Over the last decade, the concept of utilizing nanoparticles to enhance polymer performance has drawn a great deal of research interest. Significant property enhancement can be achieved with a small amount of addition of nanoparticles. Spherical, platelet or tube/fiber like particles have all been used in the fabrication of nanocomposites. In this study, we chose platelet like clay particles to study the particle dispersion and properties of polymer nanocomposites and polymer nanocomposite foams.
Free radical polymerization of methylmethacrylate (MMA) and styrene (St) in the presence of clay nanoparticles were studied in detail. The effect of interactions between the monomer, the initiator and clay surface modification was studied. By careful surface modification of clay surface and choice of initiator, clay particles can be dispersed uniformly at the nanometer scale (exfoliation). Exfoliation was achieved for PS nanocomposites with a clay concentration as high as 20 wt%. For PMMA, although fully exfoliated nanocomposite was only observed for clay concentration of 5 wt%, substantial exfoliation was observed in the 20 wt% nanocomposite.

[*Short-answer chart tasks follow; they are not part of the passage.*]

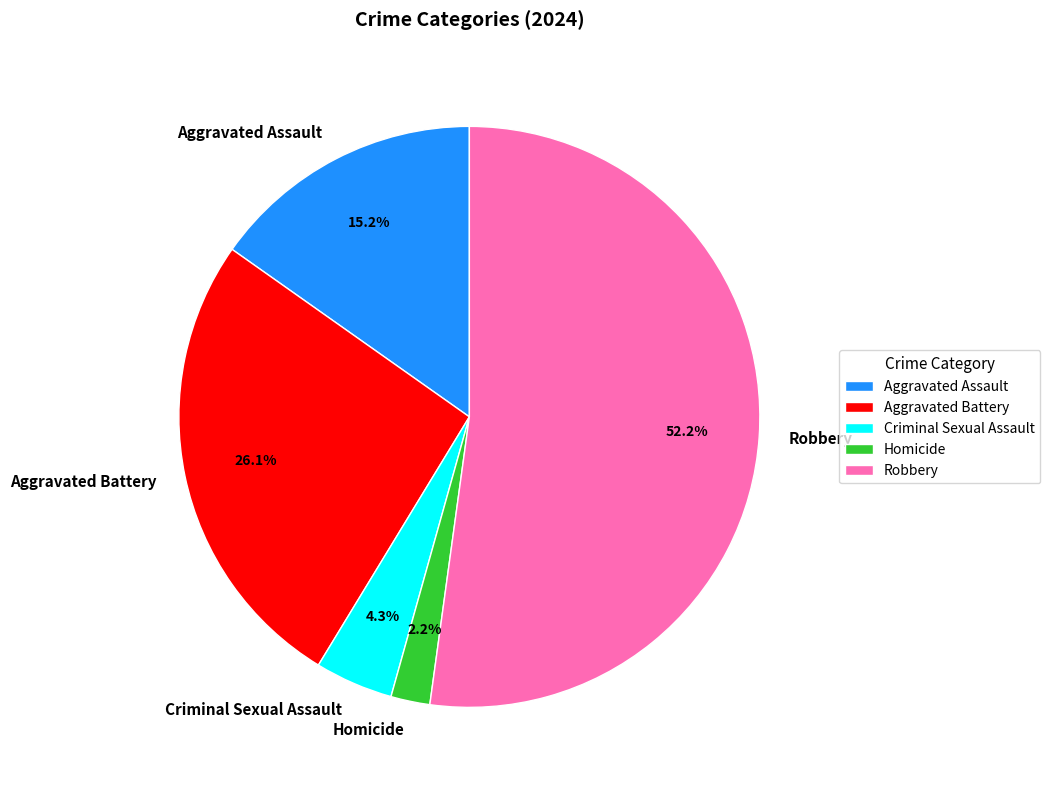

What percentage is the Homicide slice, to the nearest percent?

2%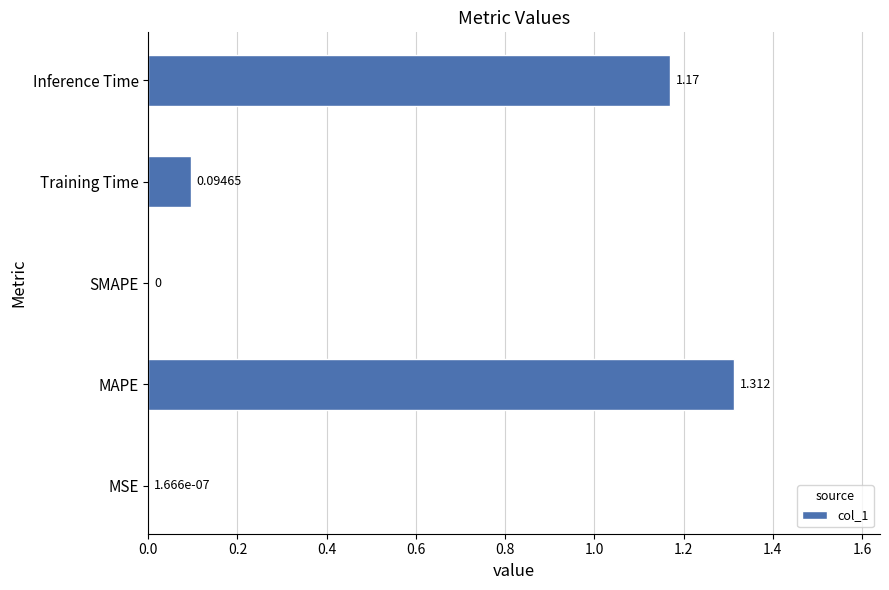

Which has a higher value, SMAPE or Inference Time?

Inference Time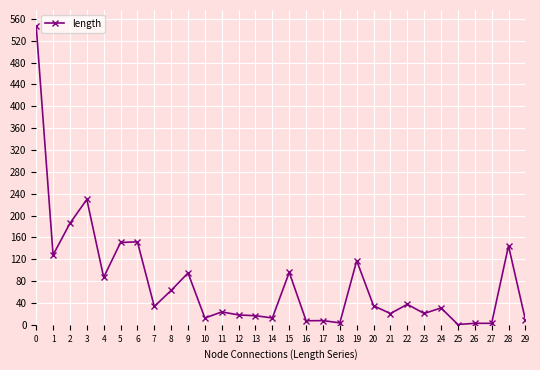

Is it true that the value at 4 is 86.8?

True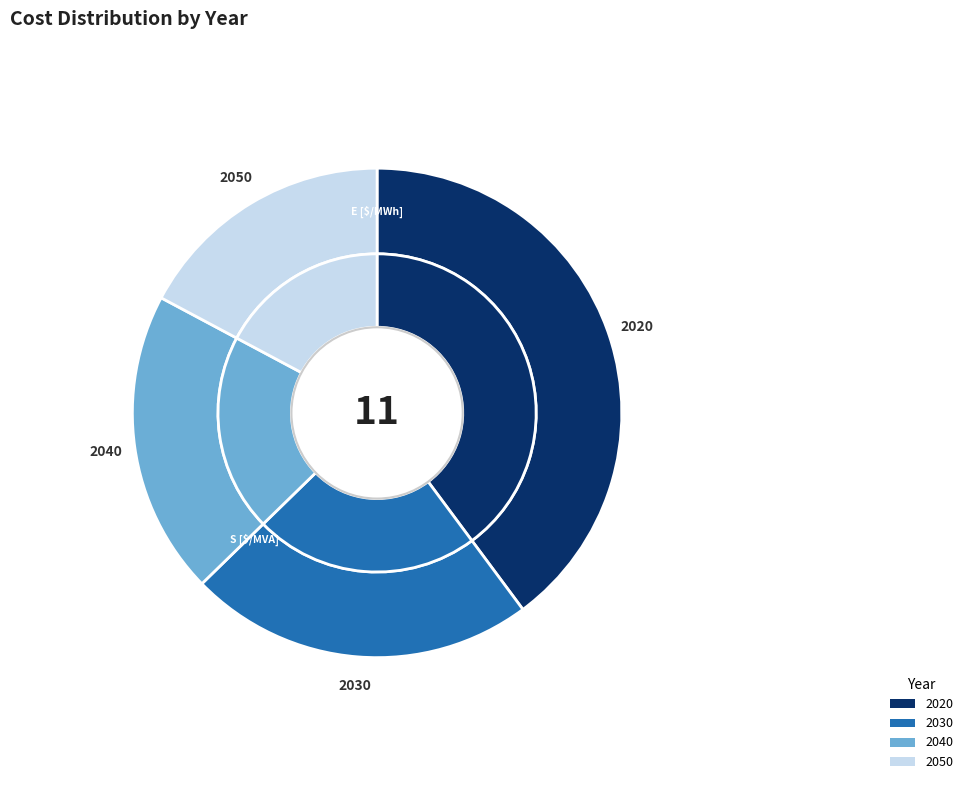

What is the difference between the highest and lowest values at 2020?

207000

Nanocomposites were also prepared by extrusion compounding, with or without the aid of CO 2 . The effect of processing conditions on the degree of clay dispersion was studied. The relationships between clay dispersion, surfactant thermal stability and the resulting thermal properties, e.g., thermal stability, dimension stability, fire resistance were investigated.
Novel polymer clay nanocomposite foams were prepared using carbon dioxide as the foaming agent. The role of clay on the foaming process was thoroughly investigated. It was found that clay serves as an efficient nucleation agent. Nucleation efficiency increases as the degree of clay dispersion improves. The exfoliated clay provides the highest nucleation efficiency. Nucleation efficiency can be further improved by tuning the interaction between polymer, CO2 and the surface property of clay nanoparticles. Ultramicrocellular PMMA nanocomposite foam was successfully prepared. Moreover, based on the understanding of clay dispersion and polymer-CO2-clay surface interaction, a new approach to produce microcellular PS nanocomposite foams was demonstrated, which has considerable potential of expanding the commercial applications of microcellular foaming technology.